Harvard Admits Slightly Fewer Early Action Applicants
1,137 thick envelopes consistent with recent years
1,137 early action applicants will start this year's holiday season with cheer when they learn that they have been accepted to Harvard's Class of 2004.
They are only a slightly smaller group than last year's 1,185 early admits, but they are a much smaller fraction of the early applicant pool--only 18.9 percent--compared to last year's 25.9 percent. The total number of early applicants jumped 31.8 percent this year.
The acceptances were mailed out yesterday--along with 4,617 notices of deferral and 220 rejections.
"The admitted group included unusually promising potential scholars in all fields," said Director of Admissions Marlyn McGrath Lewis '70. "We believe they have much to offer their teachers and fellow classmates in the years ahead."
According to Dean of Admissions and Financial Aid William R. Fitzsimmons '67, this year's outcome is not a complete surprise. He said that the number of admits is consistent with the range of 900 to 1,200 established over the last few years, since the admissions staff acts conservatively in extending early offers of admission.
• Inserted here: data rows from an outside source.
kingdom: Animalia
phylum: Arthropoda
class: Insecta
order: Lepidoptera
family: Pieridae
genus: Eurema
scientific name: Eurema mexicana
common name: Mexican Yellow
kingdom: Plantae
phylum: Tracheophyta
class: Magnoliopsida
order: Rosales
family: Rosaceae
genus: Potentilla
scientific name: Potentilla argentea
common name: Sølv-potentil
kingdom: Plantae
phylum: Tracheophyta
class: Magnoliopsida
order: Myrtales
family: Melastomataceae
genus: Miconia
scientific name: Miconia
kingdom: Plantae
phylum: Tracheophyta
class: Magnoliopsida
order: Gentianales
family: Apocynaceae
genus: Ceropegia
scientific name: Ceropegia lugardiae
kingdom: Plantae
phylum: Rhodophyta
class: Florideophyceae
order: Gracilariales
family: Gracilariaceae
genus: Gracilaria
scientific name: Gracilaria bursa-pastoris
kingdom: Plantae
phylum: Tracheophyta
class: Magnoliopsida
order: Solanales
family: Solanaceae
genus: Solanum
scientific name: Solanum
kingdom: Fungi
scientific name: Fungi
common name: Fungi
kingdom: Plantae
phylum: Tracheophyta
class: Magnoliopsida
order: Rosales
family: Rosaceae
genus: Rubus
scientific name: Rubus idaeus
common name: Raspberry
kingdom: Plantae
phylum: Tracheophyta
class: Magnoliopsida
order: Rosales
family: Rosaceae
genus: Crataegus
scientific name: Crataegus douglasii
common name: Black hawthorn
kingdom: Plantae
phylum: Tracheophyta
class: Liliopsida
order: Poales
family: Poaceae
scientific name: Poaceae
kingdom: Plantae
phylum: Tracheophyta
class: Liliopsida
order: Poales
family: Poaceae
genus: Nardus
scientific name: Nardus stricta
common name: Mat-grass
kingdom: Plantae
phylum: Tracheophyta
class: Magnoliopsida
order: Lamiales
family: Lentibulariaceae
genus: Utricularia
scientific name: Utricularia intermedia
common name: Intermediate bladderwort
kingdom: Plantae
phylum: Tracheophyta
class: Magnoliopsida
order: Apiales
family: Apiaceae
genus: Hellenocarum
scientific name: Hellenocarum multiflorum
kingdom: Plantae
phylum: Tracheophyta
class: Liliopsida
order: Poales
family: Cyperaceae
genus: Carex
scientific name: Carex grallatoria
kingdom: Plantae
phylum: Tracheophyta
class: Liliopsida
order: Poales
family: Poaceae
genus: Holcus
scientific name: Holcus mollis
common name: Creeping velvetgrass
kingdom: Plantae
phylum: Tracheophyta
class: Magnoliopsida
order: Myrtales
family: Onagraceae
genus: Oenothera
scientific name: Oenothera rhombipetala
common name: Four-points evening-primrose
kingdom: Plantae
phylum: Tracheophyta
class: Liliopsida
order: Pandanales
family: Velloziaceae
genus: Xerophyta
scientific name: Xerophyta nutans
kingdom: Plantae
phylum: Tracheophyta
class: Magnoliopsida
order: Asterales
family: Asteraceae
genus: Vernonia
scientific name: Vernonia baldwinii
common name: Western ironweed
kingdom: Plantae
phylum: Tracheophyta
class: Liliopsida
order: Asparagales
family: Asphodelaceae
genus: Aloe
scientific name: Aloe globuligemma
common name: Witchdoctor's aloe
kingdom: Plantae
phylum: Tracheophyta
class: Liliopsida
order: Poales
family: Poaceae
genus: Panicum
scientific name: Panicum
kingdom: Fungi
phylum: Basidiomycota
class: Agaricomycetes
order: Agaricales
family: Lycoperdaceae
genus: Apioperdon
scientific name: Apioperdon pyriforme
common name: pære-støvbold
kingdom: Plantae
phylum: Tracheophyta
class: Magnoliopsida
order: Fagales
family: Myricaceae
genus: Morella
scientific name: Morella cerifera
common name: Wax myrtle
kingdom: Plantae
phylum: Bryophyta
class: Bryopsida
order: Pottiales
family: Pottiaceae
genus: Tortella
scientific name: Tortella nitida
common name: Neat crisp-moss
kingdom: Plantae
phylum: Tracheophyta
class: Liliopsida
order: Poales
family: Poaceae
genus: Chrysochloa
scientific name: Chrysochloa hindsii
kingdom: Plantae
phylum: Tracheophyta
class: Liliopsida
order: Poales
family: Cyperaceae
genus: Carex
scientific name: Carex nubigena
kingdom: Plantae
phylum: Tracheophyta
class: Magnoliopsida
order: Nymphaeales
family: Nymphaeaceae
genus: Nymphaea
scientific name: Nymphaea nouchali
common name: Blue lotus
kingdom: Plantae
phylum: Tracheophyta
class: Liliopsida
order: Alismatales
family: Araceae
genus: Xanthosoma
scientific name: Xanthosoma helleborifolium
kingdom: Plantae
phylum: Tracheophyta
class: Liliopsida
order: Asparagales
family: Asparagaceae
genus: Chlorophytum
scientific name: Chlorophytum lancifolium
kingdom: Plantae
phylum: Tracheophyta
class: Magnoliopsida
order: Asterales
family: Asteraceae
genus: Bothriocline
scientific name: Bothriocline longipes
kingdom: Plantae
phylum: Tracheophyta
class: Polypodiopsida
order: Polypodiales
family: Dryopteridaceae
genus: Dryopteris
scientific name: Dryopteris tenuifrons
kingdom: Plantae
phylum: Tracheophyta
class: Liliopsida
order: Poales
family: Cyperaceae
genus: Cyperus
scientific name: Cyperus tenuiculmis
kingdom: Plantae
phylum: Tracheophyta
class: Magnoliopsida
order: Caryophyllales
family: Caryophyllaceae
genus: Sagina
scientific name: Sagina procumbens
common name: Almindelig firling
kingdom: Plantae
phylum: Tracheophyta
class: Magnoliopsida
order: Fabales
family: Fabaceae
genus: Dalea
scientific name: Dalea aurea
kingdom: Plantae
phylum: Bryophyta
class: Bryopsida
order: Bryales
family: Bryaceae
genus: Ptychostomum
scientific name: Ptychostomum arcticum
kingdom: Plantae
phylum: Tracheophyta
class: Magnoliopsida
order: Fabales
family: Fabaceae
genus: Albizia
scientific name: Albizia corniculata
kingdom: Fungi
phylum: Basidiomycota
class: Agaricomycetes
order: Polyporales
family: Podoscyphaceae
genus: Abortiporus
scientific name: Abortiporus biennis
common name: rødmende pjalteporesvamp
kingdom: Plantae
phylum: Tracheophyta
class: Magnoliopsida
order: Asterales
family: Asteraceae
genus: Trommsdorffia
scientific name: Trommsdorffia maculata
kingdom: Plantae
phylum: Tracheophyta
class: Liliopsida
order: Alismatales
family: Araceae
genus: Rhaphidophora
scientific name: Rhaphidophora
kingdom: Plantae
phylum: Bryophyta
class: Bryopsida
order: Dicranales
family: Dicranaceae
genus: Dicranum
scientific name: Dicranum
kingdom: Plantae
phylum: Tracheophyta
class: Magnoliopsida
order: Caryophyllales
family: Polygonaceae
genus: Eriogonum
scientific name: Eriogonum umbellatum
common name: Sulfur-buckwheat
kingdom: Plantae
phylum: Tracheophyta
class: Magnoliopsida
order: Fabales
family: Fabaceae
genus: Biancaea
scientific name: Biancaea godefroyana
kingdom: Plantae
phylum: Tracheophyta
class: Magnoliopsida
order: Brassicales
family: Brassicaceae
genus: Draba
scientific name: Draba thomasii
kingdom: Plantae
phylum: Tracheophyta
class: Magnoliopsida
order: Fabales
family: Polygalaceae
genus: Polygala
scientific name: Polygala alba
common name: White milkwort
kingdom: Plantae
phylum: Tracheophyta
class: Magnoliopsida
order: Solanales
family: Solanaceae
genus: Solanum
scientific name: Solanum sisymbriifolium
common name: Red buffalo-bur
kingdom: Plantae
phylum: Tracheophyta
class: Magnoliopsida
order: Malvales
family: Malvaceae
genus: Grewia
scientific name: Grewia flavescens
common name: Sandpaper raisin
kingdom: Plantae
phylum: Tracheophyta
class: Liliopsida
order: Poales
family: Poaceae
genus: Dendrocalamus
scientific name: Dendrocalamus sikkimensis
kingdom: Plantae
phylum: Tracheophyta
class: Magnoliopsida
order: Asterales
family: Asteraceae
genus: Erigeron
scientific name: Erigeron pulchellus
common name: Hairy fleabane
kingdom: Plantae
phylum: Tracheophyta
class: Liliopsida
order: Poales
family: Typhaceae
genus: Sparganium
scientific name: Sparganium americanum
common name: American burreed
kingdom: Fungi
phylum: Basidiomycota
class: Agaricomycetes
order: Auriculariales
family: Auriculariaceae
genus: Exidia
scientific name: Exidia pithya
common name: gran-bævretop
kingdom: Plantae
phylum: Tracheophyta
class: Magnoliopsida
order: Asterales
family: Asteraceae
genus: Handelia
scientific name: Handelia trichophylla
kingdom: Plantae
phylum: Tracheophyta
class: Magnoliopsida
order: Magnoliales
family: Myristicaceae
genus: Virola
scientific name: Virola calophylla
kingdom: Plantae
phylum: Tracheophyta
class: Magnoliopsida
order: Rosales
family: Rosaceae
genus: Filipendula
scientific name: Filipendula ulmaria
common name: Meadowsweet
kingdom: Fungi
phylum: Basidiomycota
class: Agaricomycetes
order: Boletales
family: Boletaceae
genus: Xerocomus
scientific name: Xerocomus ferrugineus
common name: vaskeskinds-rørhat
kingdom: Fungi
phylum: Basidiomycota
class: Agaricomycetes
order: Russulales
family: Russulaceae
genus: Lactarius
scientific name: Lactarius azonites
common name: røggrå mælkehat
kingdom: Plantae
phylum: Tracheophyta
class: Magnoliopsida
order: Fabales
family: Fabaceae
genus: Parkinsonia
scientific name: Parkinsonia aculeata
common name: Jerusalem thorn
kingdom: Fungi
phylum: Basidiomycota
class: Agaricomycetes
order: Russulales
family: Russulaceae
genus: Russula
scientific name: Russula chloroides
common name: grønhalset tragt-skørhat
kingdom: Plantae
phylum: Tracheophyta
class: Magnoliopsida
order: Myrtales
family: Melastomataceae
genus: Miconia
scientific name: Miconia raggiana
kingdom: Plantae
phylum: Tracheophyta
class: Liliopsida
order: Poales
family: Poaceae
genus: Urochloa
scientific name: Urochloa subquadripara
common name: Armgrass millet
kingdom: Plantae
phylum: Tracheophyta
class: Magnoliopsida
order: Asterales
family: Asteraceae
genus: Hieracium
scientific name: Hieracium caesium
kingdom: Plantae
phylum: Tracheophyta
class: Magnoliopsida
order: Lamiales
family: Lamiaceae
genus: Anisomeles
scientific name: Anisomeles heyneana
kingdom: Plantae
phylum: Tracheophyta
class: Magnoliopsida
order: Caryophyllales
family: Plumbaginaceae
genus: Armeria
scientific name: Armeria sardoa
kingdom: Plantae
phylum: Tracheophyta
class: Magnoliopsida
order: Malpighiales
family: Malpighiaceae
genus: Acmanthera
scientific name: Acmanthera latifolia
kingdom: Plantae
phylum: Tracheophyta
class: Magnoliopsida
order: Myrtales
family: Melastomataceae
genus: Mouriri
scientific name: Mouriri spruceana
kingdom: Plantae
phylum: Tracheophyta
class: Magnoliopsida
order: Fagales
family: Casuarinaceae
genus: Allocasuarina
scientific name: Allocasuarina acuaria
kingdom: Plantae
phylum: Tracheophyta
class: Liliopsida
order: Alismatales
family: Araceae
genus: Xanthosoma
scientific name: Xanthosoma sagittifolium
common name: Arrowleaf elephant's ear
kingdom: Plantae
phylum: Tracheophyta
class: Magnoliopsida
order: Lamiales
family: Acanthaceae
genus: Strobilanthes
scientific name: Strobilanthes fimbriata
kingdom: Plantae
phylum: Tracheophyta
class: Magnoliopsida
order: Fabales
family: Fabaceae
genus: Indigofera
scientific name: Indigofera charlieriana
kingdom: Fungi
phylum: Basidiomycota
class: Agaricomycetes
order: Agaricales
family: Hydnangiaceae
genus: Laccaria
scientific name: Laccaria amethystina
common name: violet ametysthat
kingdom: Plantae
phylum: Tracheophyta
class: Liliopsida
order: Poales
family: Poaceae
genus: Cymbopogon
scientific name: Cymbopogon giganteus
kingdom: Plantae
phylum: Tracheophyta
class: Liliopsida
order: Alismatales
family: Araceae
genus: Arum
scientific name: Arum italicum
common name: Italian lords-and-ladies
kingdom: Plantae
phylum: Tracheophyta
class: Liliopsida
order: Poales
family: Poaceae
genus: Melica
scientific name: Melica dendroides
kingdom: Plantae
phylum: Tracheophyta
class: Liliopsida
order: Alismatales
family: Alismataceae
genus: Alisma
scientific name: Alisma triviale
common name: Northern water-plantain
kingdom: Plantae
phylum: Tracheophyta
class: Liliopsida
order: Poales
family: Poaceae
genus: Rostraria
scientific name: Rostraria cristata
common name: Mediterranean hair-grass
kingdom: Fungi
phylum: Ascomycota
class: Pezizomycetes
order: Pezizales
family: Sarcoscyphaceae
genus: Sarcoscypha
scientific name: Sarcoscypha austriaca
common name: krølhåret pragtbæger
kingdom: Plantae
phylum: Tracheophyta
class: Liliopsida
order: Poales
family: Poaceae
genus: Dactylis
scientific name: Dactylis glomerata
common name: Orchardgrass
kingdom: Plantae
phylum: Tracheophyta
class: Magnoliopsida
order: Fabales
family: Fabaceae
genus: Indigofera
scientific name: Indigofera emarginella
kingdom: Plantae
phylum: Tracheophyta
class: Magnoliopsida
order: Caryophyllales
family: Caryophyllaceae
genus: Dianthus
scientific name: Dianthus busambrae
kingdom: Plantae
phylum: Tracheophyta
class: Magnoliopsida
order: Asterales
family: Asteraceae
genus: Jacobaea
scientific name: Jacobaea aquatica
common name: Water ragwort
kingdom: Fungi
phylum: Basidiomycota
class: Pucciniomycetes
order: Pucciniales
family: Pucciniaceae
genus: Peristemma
"We've always been conscious of the need to make certain that we don't find ourselves in the position of turning down stronger students later," Fitzsimmons said, "and this year is no exception."
Harvard's early action program, now almost a quarter-century old, has become the choice of an increasingly large number of college applicants, particularly over the past decade. The program's growth accelerated even further in 1995-96, when several other top schools moved to binding early decision programs, which require students to attend if they are admitted.
Yale and Princeton both use early decision rather than early action.
Early admission programs have garnered a great deal of media attention in the past few years--another explanation for this year's record number of applicants.
Admissions officials also cite the cumulative effect of increased recruiting efforts and the new financial aid program announced in September 1998 as factors in the growth of the early applicant pool.
And high school guidance counselors have said that the large number of successful early applicants have encouraged more students to apply early, despite the long-standing admissions office policy that applying early won't give students a better chance of being accepted.
With this year's numbers bucking the trend in admits, Fitzsimmons said he hopes prospective applicants across the country will find themselves reconsidering the idea that an early application is a better application.
"It certainly wouldn't hurt if this year's numbers encourage students--and their parents and counselors--to think twice about applying early," he said. "There are many students who would be much better served by applying regular action."
From a demographic perspective, 48.4 percent of this year's early admits were female, up from last year's rate of 47.3 percent. Geographic diversity was similar to last year, with a slightly higher number of admits from New England and mid-Atlantic regions and slightly lower admits from Canada and abroad.
The early admits represented a more ethnically diverse group, with African-American students comprising 7.7 percent, up from 5.9 percent last year, and Latino students rising from 6.3 to 7.1 percent. Asian-American and Native American admits both dropped slightly.
The diversity in both the applicant pool and the admit group represents a victory for the admissions office, which recognizes that early action applicants historically tend to be more affluent, and more white, officials said.
Deferred students--who make up the bulk of the applicants--can still hope to color themselves Crimson in April. In recent years, 85 to 220 deferred early action applicants have been admitted in the spring.
"People have honored us by applying and if they have any chance of getting in later, we give them the chance to do so [by rolling them into the regular applicant pool]," Fitzsimmons said. "I know there are people who think we should reject more, but we try to be positive about this."
With regular applications flowing in this month, admissions officers still have most of their year's work ahead, even though the spring cycle puts them under slightly less time pressure.
"I talked to the staff yesterday and I reminded them that they have been through an extremely difficult time," Fitzsimmons said. "It is critically important that they take their vacation time to prepare for regular action."